__Assigned task__:
Each line of the records containing "with" is to be copied out and returned.

***** Information

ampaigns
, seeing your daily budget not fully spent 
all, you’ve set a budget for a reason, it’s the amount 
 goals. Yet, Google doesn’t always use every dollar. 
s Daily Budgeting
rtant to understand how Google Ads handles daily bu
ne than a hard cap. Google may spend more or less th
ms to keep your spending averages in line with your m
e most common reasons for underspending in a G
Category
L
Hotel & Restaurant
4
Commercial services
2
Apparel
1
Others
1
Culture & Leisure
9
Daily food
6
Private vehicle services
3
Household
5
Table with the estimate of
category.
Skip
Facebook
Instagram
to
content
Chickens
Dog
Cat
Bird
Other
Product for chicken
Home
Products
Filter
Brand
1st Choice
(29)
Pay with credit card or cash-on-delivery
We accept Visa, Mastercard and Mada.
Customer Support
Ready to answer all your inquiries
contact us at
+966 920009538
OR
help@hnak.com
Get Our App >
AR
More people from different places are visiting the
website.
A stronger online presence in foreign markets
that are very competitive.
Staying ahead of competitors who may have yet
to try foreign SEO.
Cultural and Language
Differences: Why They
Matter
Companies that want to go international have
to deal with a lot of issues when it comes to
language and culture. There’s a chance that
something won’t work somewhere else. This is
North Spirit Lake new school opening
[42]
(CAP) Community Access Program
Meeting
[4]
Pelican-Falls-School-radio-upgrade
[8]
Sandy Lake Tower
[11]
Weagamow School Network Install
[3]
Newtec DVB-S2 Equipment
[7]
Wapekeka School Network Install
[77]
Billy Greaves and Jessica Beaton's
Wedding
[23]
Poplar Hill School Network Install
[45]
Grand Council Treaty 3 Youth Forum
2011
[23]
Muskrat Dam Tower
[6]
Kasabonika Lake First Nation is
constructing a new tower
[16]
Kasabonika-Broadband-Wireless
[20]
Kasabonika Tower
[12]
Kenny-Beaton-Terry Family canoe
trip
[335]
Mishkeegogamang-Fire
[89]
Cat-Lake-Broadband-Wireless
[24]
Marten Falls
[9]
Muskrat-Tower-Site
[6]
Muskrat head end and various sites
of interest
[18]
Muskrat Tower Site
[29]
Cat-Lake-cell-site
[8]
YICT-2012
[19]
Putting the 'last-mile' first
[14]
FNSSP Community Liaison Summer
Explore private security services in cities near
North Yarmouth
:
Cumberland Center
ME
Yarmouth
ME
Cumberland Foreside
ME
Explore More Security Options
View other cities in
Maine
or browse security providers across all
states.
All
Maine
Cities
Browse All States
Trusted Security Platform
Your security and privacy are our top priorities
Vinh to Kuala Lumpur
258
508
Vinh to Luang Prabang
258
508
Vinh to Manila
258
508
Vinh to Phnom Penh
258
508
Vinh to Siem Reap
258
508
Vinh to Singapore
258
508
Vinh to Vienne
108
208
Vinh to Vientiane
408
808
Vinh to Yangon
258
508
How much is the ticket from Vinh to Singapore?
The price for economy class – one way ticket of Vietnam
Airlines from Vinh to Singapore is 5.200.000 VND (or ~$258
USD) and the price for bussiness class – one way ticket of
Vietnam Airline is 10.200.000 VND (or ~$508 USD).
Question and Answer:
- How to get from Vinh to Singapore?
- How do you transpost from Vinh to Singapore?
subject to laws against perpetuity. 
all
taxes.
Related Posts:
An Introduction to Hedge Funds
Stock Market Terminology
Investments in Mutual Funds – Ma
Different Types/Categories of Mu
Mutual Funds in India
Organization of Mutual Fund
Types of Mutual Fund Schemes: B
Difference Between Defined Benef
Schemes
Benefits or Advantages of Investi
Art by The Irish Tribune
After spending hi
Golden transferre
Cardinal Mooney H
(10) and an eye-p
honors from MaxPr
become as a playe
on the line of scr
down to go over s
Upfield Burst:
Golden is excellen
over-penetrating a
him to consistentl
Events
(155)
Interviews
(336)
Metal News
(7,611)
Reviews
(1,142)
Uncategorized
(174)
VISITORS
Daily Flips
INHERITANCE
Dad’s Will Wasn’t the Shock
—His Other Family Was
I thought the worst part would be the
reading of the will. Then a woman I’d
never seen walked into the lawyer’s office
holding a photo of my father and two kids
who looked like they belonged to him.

**********
***** Information

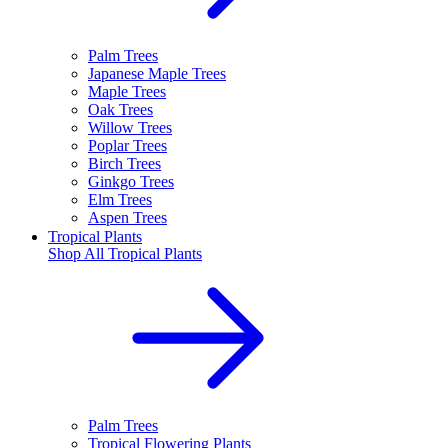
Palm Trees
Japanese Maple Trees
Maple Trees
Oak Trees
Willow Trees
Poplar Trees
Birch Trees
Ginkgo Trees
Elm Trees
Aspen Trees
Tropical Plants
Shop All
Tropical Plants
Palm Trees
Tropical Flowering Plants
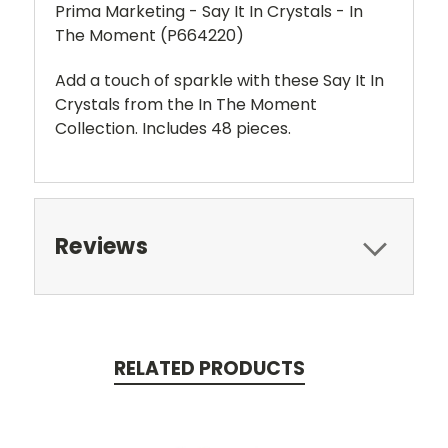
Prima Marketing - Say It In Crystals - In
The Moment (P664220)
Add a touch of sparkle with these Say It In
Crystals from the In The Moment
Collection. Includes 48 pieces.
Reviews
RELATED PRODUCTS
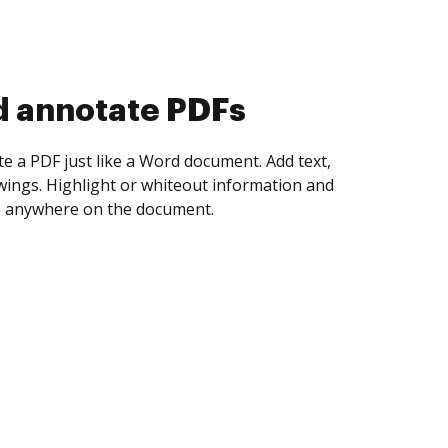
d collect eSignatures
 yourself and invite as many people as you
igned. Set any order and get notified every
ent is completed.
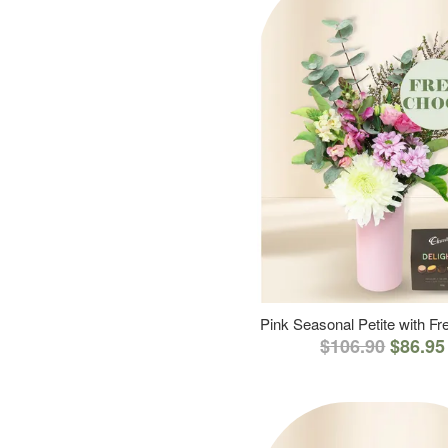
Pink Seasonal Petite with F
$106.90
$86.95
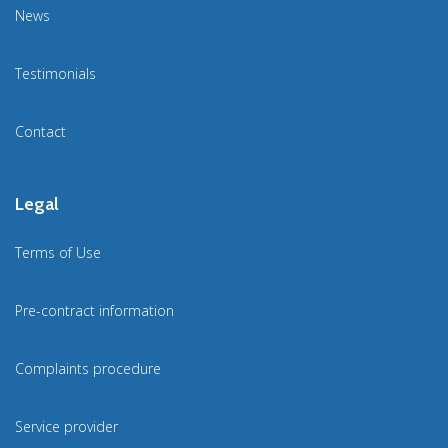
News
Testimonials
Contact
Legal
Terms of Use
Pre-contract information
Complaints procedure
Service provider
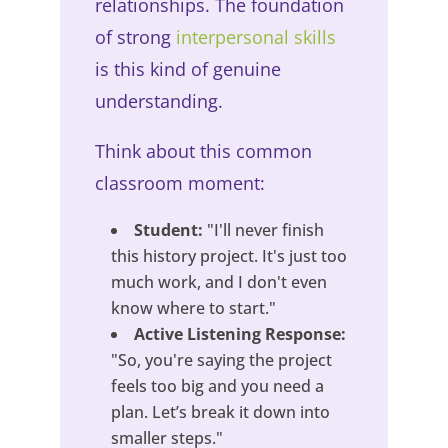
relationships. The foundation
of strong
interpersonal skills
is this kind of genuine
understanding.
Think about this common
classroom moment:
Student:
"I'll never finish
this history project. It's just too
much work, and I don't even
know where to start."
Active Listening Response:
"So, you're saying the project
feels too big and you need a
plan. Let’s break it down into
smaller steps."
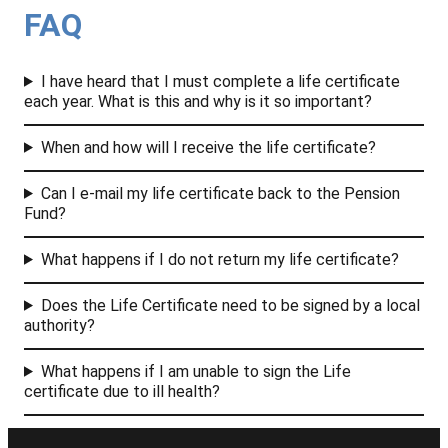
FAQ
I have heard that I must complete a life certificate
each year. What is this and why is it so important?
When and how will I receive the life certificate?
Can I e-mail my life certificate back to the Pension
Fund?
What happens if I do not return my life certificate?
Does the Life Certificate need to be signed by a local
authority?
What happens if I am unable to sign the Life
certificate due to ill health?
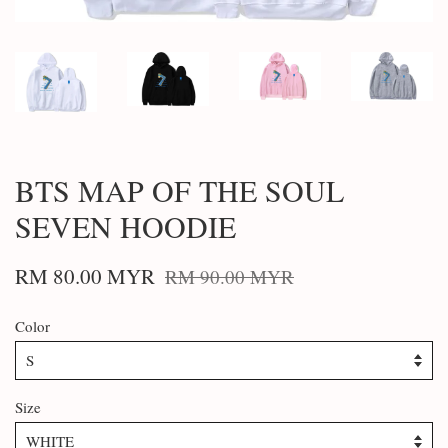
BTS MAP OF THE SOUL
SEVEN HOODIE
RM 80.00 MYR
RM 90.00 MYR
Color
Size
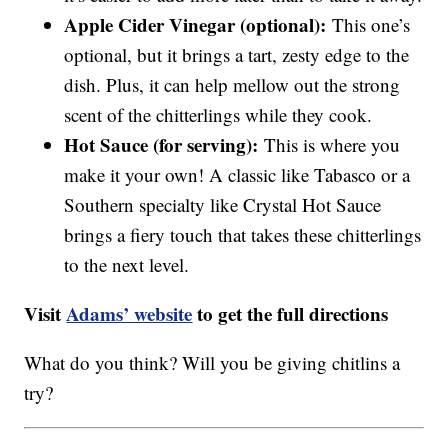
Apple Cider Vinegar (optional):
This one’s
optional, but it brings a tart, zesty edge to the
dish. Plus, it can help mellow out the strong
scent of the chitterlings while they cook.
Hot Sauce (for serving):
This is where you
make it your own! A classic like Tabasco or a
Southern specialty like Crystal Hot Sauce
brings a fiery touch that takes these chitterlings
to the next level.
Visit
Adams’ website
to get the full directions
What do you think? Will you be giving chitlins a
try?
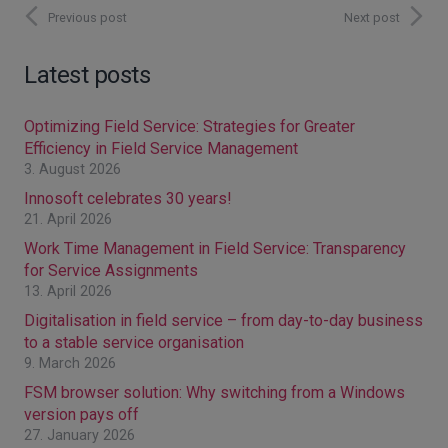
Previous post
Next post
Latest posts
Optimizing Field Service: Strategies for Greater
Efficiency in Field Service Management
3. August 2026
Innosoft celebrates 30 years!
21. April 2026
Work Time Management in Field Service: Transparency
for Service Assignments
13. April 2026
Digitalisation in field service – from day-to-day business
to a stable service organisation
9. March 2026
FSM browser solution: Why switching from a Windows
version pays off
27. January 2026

**********
***** Information

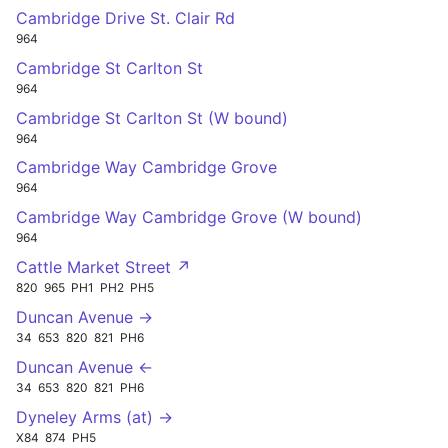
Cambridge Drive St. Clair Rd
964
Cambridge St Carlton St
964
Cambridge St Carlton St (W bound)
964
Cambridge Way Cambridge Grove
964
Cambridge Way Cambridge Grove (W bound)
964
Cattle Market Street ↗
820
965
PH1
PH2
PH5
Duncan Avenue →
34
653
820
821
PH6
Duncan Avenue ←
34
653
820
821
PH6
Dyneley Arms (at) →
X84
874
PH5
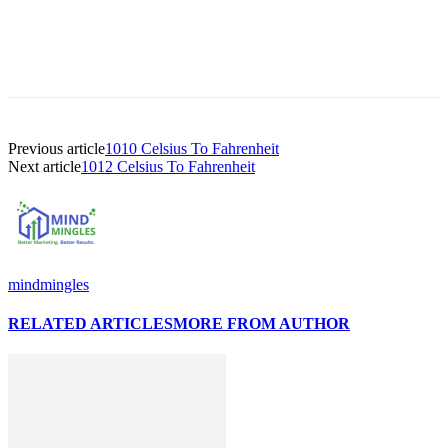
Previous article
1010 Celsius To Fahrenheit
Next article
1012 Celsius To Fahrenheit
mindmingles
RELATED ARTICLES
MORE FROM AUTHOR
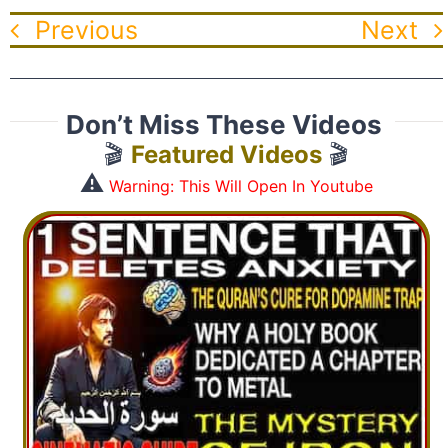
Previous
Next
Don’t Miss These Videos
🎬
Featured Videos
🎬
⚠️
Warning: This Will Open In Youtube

**********

__Written response__:
ms to keep your spending averages in line with your m
Table with the estimate of
Pay with credit card or cash-on-delivery
to deal with a lot of issues when it comes to
Add a touch of sparkle with these Say It In
Pink Seasonal Petite with F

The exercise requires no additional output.